Department of Biophysical Imaging

Primary ciliary signaling and function

Primary cilia are considered as sensory organelles that receive extracellular signals from the environment and transduce this information into a cellular response. Cyclic-nucleotide signaling has been proposed to be an evolutionary conserved signaling pathway, which acts not only in specialized sensory cilia but also in other cilia. Whereas in motile cilia or flagella, e.g. of Paramecium, Chlamydomonas, airway epithelial cells, or mammalian sperm, cAMP regulates ciliary beating, the role of cAMP signaling in non-motile primary cilia is much less understood. Ciliary G-protein coupled receptors (GPCRs) are believed to act as extrasynaptic signaling devices, which sense the local environment.

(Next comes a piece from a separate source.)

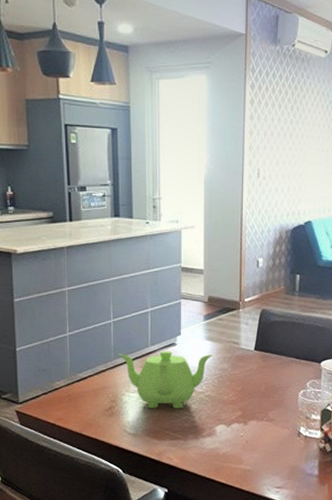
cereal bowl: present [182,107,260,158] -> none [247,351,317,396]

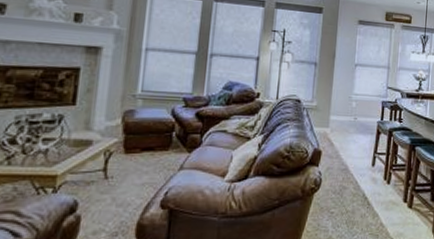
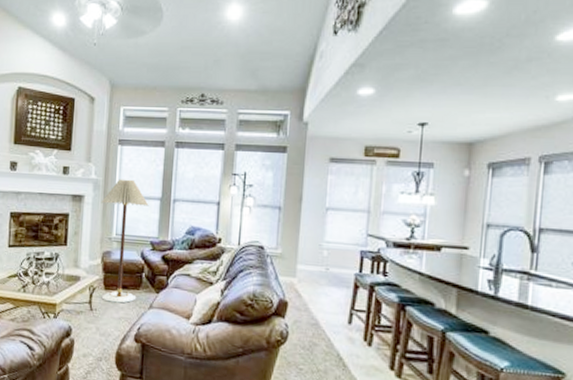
floor lamp: none [120,30,183,167] -> present [100,179,149,303]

Upon stimulation, ciliary GPCRs have been proposed to locally change the cAMP concentration in the primary cilium, thereby, controlling cellular functions like gene expression. However, the cellular responses downstream of ciliary cAMP signaling and the physiological functions are rather enigmatic. We apply an interdisciplinary approach combining optogenetics, genetically-encoded biosensors, high-resolution imaging, cell biology, systems biology, and biochemistry to answer a fundamental biological question - what is the physiological function of primary cilia.  


Sperm signaling and function

Fertilization is exceptionally complex and, depending on the species, happens in entirely different environments. Various chemical and physical cues guide sperm to the egg. To cope with the panoply of challenges to reach and fertilize the egg, sperm from different species have developed their own unique repertoire of signaling molecules and mechanisms. We investigate sperm signaling and function in mammals, in particular in mice. We have developed a number of different knockout and transgenic mouse models to study sperm signaling in vitro and in vivo.

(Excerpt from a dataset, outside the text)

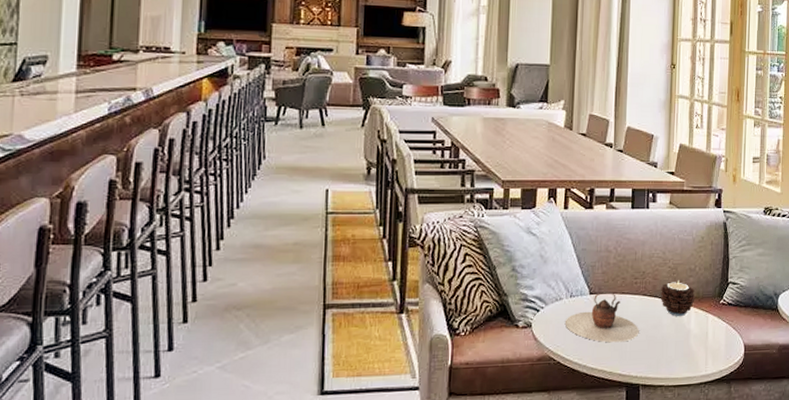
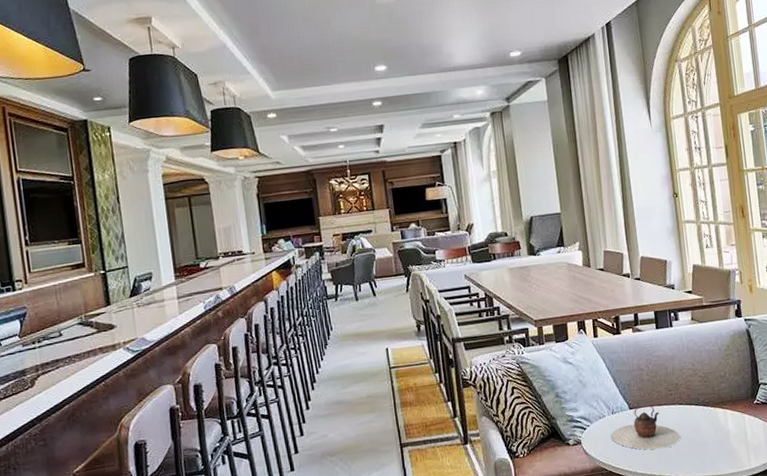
candle: present [660,280,695,316] -> none [694,387,730,420]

Glycosphingolipid function in health and disease

The homeostasis of the glycosphingolipid GlcCer plays an important role for motile cilia function. GlcCer is synthesized from glucose and ceramide by a glucosyl transferase, and metabolized by the beta-glucosidases GBA1 and GBA2.  GBA1 is a lysosomal enzyme, which is active at acidic pH, whereas GBA2 is localized at the cytosolic site of the ER and Golgi with a pH optimum at pH 6. Loss-of-function mutations in GBA1 in human patients result in lysosomal GlcCer accumulation, causing the life-threatening lysosomal storage disorder Gaucher disease. Mutations in the GBA2 gene have been associated with locomotor dysfunction in ataxia patients. However, the main phenotype of GBA2 knockout-mice is male infertility due to a severe sperm morphological defect called globozoospermia: the sperm head is round rather than sickle-shaped, the acrosome, which is needed to penetrate the egg for fertilization, is not formed properly, and sperm motility is impaired. Both, motile and primary cilia constitute a unique microdomain, containing not only a certain protein repertoire and organization, but also forming a distinct membrane domain, whose lipid composition is different from the cell body. How glycosphingolipids contribute to this microdomain architecture is not well understood. We study the role of lipids in controlling ciliary signaling using high-resolution imaging, cell biology, systems biology, and biochemistry.